[Collected data]
>>>

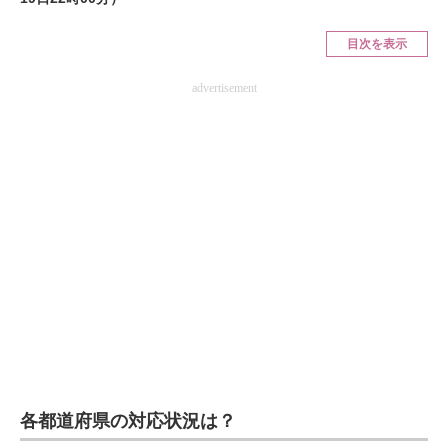
ITの今と未来を見通す
目次を表示
スマホと通信の最新トレンド
advertisement
進化するPCとデバイスの未来
好きが集まる 比べて選べる
ビジネスと働き方のヒント
AI活用のいまが分かる
企業ITのトレンドを詳説
経営リーダーのコミュニティ
マーケ×ITの今がよく分かる
各都道府県の対応状況は？
ITエンジニア向け専門サイト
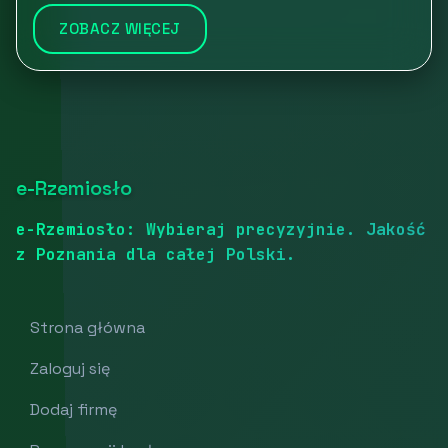
ZOBACZ WIĘCEJ
e-Rzemiosło
e-Rzemiosło: Wybieraj precyzyjnie. Jakość
z Poznania dla całej Polski.
Strona główna
Zaloguj się
Dodaj firmę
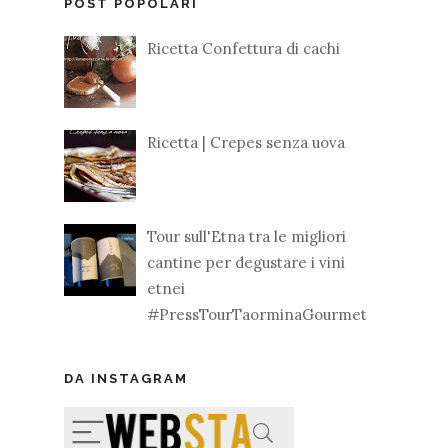
POST POPOLARI
Ricetta Confettura di cachi
Ricetta | Crepes senza uova
Tour sull'Etna tra le migliori
cantine per degustare i vini
etnei
#PressTourTaorminaGourmet
DA INSTAGRAM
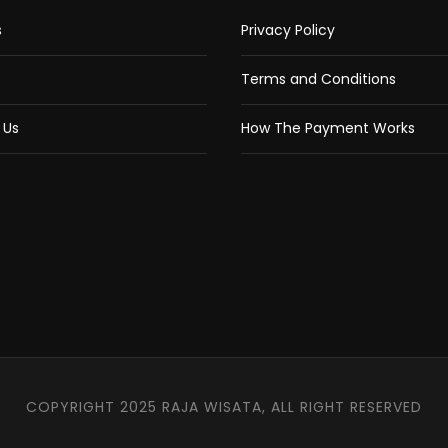
s
Privacy Policy
Terms and Conditions
 Us
How The Payment Works
COPYRIGHT 2025 RAJA WISATA, ALL RIGHT RESERVED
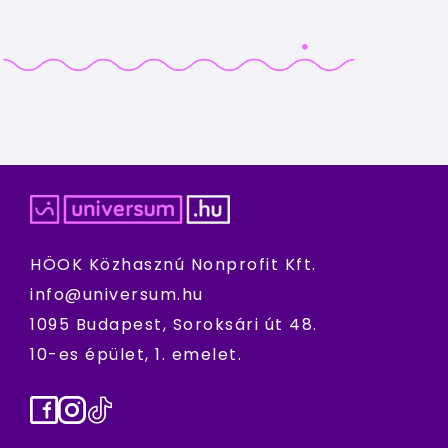
HÖOK Közhasznú Nonprofit Kft.
info@universum.hu
1095 Budapest, Soroksári út 48.
10-es épület, 1. emelet.
Facebook
Instagram
TikTok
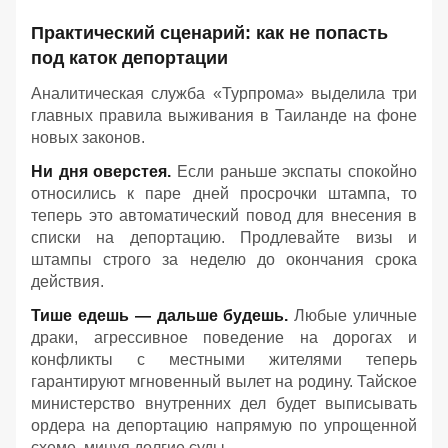
Практический сценарий: как не попасть
под каток депортации
Аналитическая служба «Турпрома» выделила три
главных правила выживания в Таиланде на фоне
новых законов.
Ни дня оверстея.
Если раньше экспаты спокойно
относились к паре дней просрочки штампа, то
теперь это автоматический повод для внесения в
списки на депортацию. Продлевайте визы и
штампы строго за неделю до окончания срока
действия.
Тише едешь — дальше будешь.
Любые уличные
драки, агрессивное поведение на дорогах и
конфликты с местными жителями теперь
гарантируют мгновенный вылет на родину. Тайское
министерство внутренних дел будет выписывать
ордера на депортацию напрямую по упрощенной
схеме, минуя долгие суды.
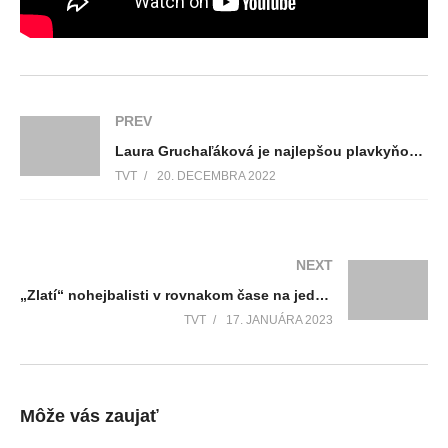
PREV
Laura Gruchaľáková je najlepšou plavkyňou Slovenska na 200 m a 100 m polohové preteky
TVT
20. DECEMBRA 2022
NEXT
„Zlatí“ nohejbalisti v rovnakom čase na jednom mieste
TVT
17. JANUÁRA 2023
Môže vás zaujať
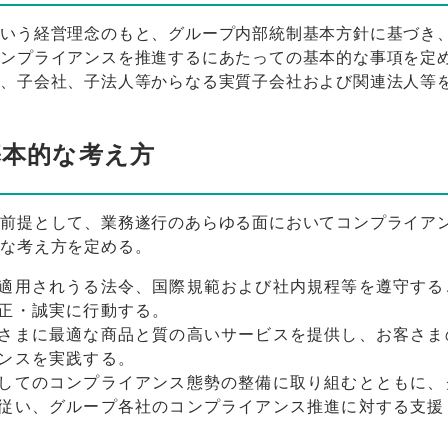
という経営理念のもと、グループ内部統制基本方針に基づき
コンプライアンスを推進するにあたっての基本的な事項を定
は、子会社、子法人等からなる実質子会社および関連法人等
本的な考え方
の前提として、業務遂行のあらゆる面においてコンプライア
的な考え方を定める。
適用されうる法令、国際規範および社内規程等を遵守する
正・誠実に行動する。
さまに最適な商品と質の高いサービスを提供し、お客さま
ンスを実践する。
してのコンプライアンス態勢の整備に取り組むとともに、
従い、グループ各社のコンプライアンス推進に対する支援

<<<

Extract every line of text from the whole listing above and reproduce each one word for word. Leave the pictures out of your answer.

* [Answer for this exercise]:
ITの今と未来を見通す
目次を表示
スマホと通信の最新トレンド
advertisement
進化するPCとデバイスの未来
好きが集まる 比べて選べる
ビジネスと働き方のヒント
AI活用のいまが分かる
企業ITのトレンドを詳説
経営リーダーのコミュニティ
マーケ×ITの今がよく分かる
各都道府県の対応状況は？
ITエンジニア向け専門サイト
ZOBACZ WIĘCEJ
e-Rzemiosło
e-Rzemiosło: Wybieraj precyzyjnie. Jakość
z Poznania dla całej Polski.
Strona główna
Zaloguj się
Dodaj firmę
POST POPOLARI
Ricetta Confettura di cachi
Ricetta | Crepes senza uova
Tour sull'Etna tra le migliori
cantine per degustare i vini
etnei
#PressTourTaorminaGourmet
DA INSTAGRAM
s
Privacy Policy
Terms and Conditions
 Us
How The Payment Works
COPYRIGHT 2025 RAJA WISATA, ALL RIGHT RESERVED
HÖOK Közhasznú Nonprofit Kft.
info@universum.hu
1095 Budapest, Soroksári út 48.
10-es épület, 1. emelet.
Facebook
Instagram
TikTok
Практический сценарий: как не попасть
под каток депортации
Аналитическая служба «Турпрома» выделила три
главных правила выживания в Таиланде на фоне
новых законов.
Ни дня оверстея.
Если раньше экспаты спокойно
относились к паре дней просрочки штампа, то
теперь это автоматический повод для внесения в
списки на депортацию. Продлевайте визы и
штампы строго за неделю до окончания срока
действия.
Тише едешь — дальше будешь.
Любые уличные
драки, агрессивное поведение на дорогах и
конфликты с местными жителями теперь
гарантируют мгновенный вылет на родину. Тайское
министерство внутренних дел будет выписывать
ордера на депортацию напрямую по упрощенной
схеме, минуя долгие суды.
PREV
Laura Gruchaľáková je najlepšou plavkyňou Slovenska na 200 m a 100 m polohové preteky
TVT
20. DECEMBRA 2022
NEXT
„Zlatí“ nohejbalisti v rovnakom čase na jednom mieste
TVT
17. JANUÁRA 2023
Môže vás zaujať
という経営理念のもと、グループ内部統制基本方針に基づき
コンプライアンスを推進するにあたっての基本的な事項を定
は、子会社、子法人等からなる実質子会社および関連法人等
本的な考え方
の前提として、業務遂行のあらゆる面においてコンプライア
的な考え方を定める。
適用されうる法令、国際規範および社内規程等を遵守する
正・誠実に行動する。
さまに最適な商品と質の高いサービスを提供し、お客さま
ンスを実践する。
してのコンプライアンス態勢の整備に取り組むとともに、
従い、グループ各社のコンプライアンス推進に対する支援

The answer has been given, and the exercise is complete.